The task » Exactly the line that contains "1. Bacteria and Fungi Test" and the lines following it to the end of the data are to be reproduced, and nothing more.

Source data »
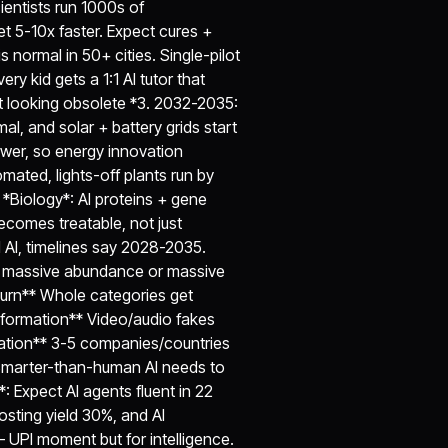
entists run 1000s of
t 5-10x faster. Expect cures +
 normal in 50+ cities. Single-pilot
ery kid gets a 1:1 AI tutor that
t looking obsolete *3. 2032-2035:
mal, and solar + battery grids start
wer, so energy innovation
mated, lights-off plants run by
Biology*: AI proteins + gene
ecomes treatable, not just
 AI, timelines say 2028-2035.
an massive abundance or massive
churn** Whole categories get
nformation** Video/audio fakes
ation** 3-5 companies/countries
Smarter-than-human AI needs to
: Expect AI agents fluent in 22
sting yield 30%, and AI
 UPI moment but for intelligence.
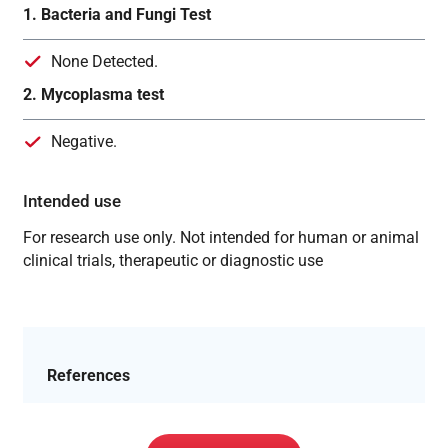
1. Bacteria and Fungi Test
None Detected.
2. Mycoplasma test
Negative.
Intended use
For research use only. Not intended for human or animal
clinical trials, therapeutic or diagnostic use
References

Task solution »
1. Bacteria and Fungi Test
None Detected.
2. Mycoplasma test
Negative.
Intended use
For research use only. Not intended for human or animal
clinical trials, therapeutic or diagnostic use
References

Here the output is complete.